Efficient MoWO3/VO2/MoS2/Si UV Schottky photodetectors; MoS2 optimization and monoclinic VO2 surface modifications
Mohamed A. Basyooni, Shrouk E. Zaki, Mohamed Shaban, Yasin Ramazan Eker, Mücahit Yılmaz
Abstract
Abstract The distinctive properties of strongly correlated oxides provide a variety of possibilities for modulating the properties of 2D transition metal dichalcogenides semiconductors; which represent a new class of superior optical and optoelectronic interfacing semiconductors. We report a novel approach to scaling-up molybdenum disulfide (MoS 2 ) by combining the techniques of chemical and physical vapor deposition (CVD and PVD) and interfacing with a thin layer of monoclinic VO 2 . MoWO 3 /VO 2 /MoS 2 photodetectors were manufactured at different sputtering times by depositing molybdenum oxide layers using a PVD technique on p-type silicon substrates followed by a sulphurization process in the CVD chamber.

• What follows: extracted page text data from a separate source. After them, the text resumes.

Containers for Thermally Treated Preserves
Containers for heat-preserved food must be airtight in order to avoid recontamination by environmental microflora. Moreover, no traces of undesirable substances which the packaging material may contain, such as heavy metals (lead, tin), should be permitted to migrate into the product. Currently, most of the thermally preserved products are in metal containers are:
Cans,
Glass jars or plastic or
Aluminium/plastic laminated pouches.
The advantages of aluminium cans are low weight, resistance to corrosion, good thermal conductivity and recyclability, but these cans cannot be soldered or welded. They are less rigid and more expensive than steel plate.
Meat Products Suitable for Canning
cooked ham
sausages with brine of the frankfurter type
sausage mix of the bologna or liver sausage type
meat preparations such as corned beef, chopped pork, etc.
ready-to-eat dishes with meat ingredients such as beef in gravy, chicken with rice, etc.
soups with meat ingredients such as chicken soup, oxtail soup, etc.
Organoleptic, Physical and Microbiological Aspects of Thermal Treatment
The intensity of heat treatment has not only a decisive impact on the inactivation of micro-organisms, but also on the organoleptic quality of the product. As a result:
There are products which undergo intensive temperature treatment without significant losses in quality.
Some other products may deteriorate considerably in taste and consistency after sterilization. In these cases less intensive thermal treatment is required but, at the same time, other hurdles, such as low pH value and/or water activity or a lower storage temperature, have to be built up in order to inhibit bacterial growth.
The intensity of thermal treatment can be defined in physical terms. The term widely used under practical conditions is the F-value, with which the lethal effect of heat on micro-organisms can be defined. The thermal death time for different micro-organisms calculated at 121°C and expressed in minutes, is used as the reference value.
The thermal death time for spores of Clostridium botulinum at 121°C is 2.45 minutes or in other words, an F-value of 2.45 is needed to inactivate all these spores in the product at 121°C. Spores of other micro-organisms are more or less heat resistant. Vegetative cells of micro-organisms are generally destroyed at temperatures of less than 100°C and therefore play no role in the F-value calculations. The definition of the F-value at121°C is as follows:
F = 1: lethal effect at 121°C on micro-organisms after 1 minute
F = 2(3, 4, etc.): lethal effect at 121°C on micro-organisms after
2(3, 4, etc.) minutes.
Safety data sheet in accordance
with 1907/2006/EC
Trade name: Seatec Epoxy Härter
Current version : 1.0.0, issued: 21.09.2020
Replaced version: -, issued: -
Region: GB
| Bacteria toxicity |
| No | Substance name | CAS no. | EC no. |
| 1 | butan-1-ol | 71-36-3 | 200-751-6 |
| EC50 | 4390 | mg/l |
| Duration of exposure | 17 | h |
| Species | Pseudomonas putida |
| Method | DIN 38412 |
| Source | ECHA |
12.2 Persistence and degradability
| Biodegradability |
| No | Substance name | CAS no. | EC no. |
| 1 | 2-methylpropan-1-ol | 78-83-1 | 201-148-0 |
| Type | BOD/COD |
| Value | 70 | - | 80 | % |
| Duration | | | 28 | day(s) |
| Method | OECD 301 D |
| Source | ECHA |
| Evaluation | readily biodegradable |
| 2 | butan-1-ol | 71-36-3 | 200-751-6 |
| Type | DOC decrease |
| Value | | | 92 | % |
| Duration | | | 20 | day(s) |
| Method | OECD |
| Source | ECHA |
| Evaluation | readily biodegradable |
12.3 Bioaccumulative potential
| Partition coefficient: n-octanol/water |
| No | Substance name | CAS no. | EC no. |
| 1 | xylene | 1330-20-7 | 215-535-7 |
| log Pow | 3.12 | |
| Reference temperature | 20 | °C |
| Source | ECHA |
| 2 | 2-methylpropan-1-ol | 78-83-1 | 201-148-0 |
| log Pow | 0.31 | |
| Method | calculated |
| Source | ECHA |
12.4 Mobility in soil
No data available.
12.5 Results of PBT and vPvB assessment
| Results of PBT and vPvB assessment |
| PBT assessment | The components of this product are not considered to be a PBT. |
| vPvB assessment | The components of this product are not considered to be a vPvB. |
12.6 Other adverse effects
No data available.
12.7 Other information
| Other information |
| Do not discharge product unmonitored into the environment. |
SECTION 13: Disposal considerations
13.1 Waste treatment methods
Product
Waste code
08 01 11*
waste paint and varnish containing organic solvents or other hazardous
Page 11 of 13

The high quality and the excellent structural and absorption properties of MoWO 3 /VO 2 /MoS 2 /Si with MoS 2 deposited for 60 s enables its use as an efficient UV photodetector. The electronically coupled monoclinic VO 2 layer on MoS 2 /Si causes a redshift and intensive MoS 2 Raman peaks. Interestingly, the incorporation of VO 2 dramatically changes the ratio between A-exciton (ground state exciton) and trion photoluminescence intensities of VO 2 /(30 s)MoS 2 /Si from < 1 to > 1. By increasing the deposition time of MoS 2 from 60 to 180 s, the relative intensity of the B-exciton/A-exciton increases, whereas the lowest ratio at deposition time of 60 s refers to the high quality and low defect densities of the VO 2 /(60 s)MoS 2 /Si structure. Both the VO 2 /(60 s)MoS 2 /Si trion and A-exciton peaks have higher intensities compared with (60 s) MoS 2 /Si structure. The MoWO 3 /VO 2 /(60 s)MoS 2 /Si photodetector displays the highest photocurrent gain of 1.6, 4.32 × 10 8 Jones detectivity, and ~ 1.0 × 10 10 quantum efficiency at 365 nm. Moreover, the surface roughness and grains mapping are studied and a low semiconducting-metallic phase transition is observed at ~ 40 °C.